● **EXERCISE GOAL**:
Give back the line below containing "X60000000Y-37000000D01*" and every later line, exactly.

● **MATERIAL SHOWN**:
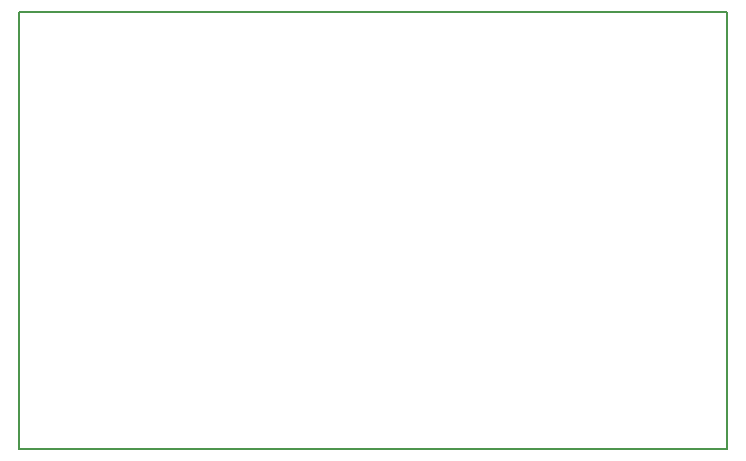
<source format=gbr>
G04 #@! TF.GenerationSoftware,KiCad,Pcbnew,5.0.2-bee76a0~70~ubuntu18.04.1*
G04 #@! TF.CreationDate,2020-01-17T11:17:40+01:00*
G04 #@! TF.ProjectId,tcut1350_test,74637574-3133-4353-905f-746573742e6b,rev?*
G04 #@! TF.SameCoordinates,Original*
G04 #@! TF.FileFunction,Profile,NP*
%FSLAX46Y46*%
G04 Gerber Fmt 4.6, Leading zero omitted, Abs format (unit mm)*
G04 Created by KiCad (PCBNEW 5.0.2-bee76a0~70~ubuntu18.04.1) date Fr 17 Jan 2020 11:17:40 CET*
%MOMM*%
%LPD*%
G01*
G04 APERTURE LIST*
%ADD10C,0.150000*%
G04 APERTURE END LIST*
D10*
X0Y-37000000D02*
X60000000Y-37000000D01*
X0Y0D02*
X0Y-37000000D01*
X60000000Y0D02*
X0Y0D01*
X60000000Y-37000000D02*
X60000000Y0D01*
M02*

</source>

● **RESULT OF THIS EXERCISE**:
X60000000Y-37000000D01*
X0Y0D02*
X0Y-37000000D01*
X60000000Y0D02*
X0Y0D01*
X60000000Y-37000000D02*
X60000000Y0D01*
M02*

</source>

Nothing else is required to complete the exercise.